WHAT IS EXPECTED –
Could you please return each line of the data that has the word "principles"?

Data extracted from a collection:
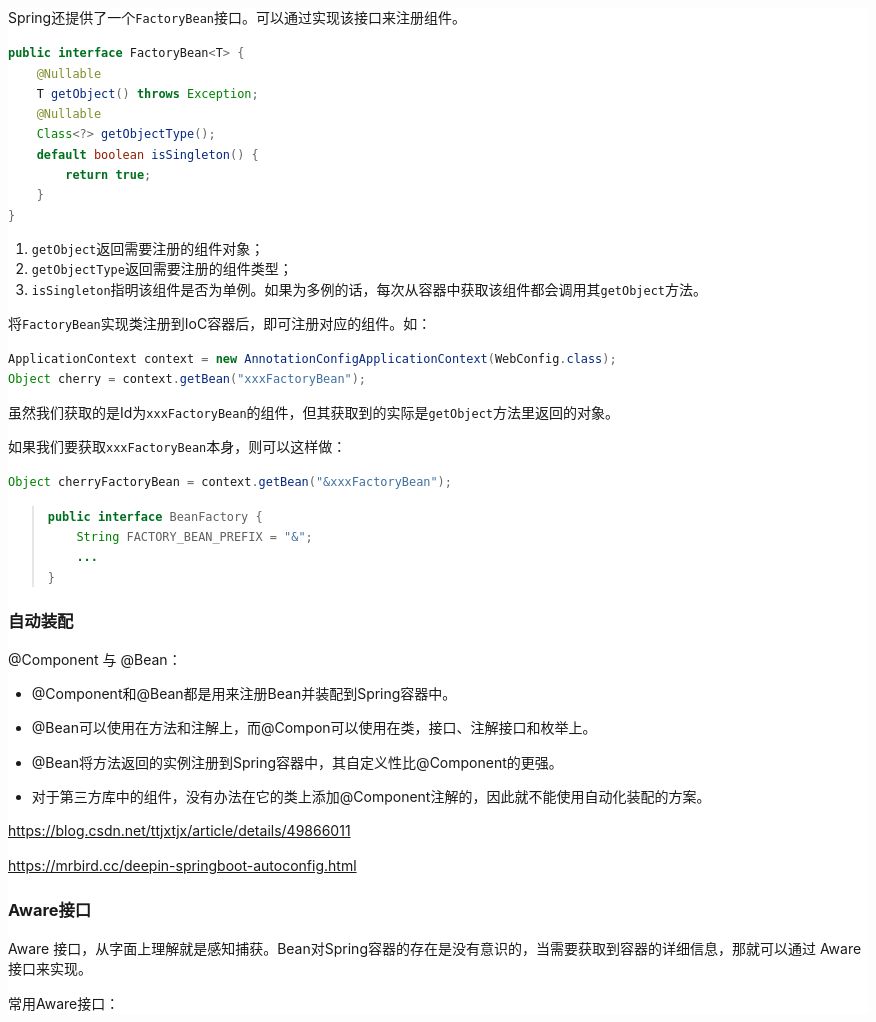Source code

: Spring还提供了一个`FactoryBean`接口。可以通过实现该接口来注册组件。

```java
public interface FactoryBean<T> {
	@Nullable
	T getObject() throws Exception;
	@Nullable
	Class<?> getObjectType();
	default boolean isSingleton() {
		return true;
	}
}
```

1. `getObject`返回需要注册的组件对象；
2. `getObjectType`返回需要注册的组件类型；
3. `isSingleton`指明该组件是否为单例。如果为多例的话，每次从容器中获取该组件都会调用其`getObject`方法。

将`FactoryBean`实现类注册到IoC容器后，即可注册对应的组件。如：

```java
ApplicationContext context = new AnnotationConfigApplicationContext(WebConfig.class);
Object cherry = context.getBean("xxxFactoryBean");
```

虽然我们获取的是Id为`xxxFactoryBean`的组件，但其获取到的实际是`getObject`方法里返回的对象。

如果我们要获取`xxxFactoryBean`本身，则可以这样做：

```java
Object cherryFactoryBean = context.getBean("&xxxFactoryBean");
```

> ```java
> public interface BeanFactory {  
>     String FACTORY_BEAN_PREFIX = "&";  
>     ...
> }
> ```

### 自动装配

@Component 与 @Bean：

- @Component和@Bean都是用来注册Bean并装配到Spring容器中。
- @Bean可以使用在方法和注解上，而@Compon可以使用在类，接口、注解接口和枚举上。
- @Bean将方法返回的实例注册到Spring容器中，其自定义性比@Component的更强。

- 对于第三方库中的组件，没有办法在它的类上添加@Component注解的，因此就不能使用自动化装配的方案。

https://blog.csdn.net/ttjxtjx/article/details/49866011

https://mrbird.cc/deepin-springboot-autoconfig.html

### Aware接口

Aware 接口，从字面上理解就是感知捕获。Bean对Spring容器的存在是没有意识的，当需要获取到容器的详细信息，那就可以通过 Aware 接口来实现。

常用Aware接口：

---

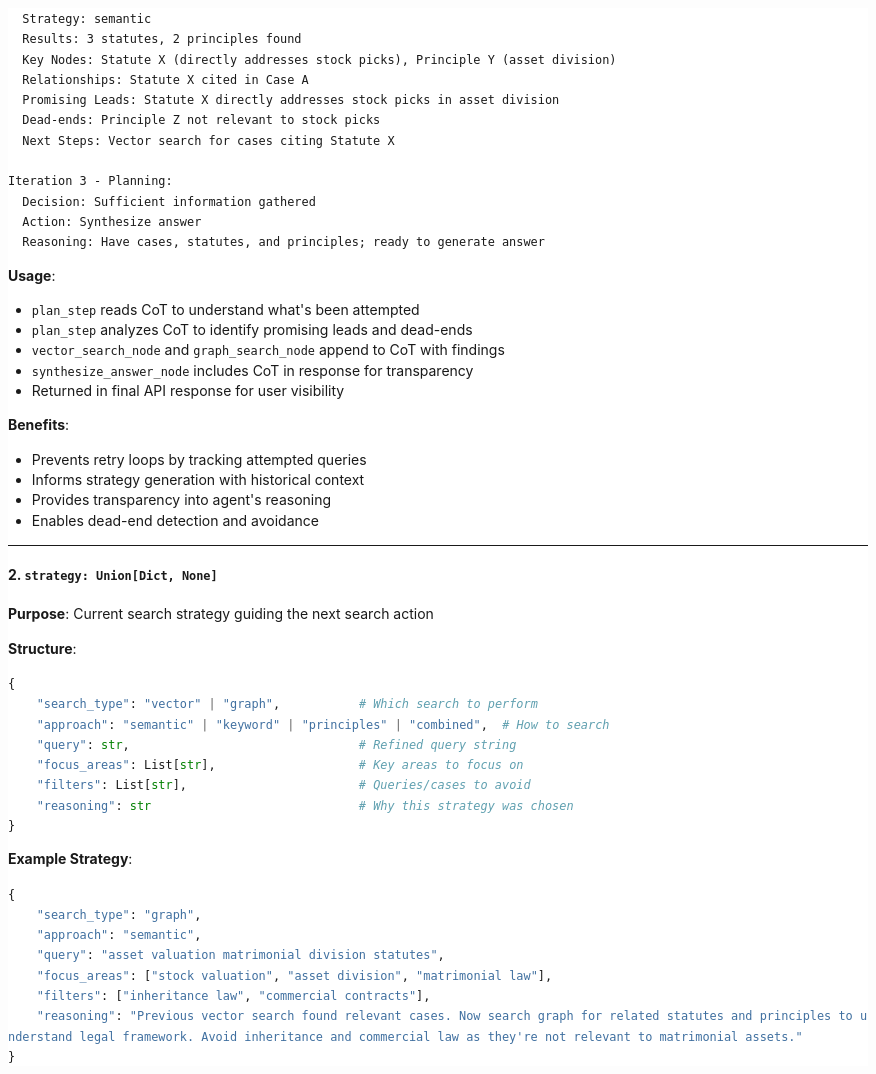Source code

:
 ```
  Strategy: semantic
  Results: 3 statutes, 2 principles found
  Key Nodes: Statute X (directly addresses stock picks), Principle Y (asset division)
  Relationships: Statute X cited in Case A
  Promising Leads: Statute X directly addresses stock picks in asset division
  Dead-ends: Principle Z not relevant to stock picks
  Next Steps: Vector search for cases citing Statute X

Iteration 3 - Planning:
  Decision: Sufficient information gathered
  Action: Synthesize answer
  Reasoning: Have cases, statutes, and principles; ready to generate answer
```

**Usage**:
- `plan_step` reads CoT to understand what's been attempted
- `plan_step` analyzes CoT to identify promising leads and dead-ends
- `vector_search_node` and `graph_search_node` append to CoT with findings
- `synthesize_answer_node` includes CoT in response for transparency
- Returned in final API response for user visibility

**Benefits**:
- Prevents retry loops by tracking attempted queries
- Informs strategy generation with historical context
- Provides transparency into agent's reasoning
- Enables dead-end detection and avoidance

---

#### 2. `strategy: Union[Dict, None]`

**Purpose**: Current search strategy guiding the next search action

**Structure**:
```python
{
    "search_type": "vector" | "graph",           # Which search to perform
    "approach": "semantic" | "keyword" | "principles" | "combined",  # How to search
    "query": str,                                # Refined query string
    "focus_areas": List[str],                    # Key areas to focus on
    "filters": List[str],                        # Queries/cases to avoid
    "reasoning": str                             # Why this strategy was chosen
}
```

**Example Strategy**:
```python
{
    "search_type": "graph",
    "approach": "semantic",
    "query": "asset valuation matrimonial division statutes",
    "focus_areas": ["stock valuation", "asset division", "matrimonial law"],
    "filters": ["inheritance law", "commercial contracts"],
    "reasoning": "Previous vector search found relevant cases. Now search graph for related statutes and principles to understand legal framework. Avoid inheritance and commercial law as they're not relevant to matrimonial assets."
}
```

* * *

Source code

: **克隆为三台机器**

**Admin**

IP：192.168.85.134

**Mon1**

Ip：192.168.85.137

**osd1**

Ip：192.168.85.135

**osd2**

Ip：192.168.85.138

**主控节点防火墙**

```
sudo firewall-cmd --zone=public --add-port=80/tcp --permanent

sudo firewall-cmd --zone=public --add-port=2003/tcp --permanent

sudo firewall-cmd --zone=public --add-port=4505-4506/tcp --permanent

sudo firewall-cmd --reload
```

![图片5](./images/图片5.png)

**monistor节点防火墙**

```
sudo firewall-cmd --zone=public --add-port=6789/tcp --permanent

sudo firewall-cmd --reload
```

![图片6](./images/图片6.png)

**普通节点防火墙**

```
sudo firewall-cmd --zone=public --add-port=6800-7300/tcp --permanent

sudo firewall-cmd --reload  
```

YOUR SOLUTION –
  Results: 3 statutes, 2 principles found
  Reasoning: Have cases, statutes, and principles; ready to generate answer
    "approach": "semantic" | "keyword" | "principles" | "combined",  # How to search
    "reasoning": "Previous vector search found relevant cases. Now search graph for related statutes and principles to understand legal framework. Avoid inheritance and commercial law as they're not relevant to matrimonial assets."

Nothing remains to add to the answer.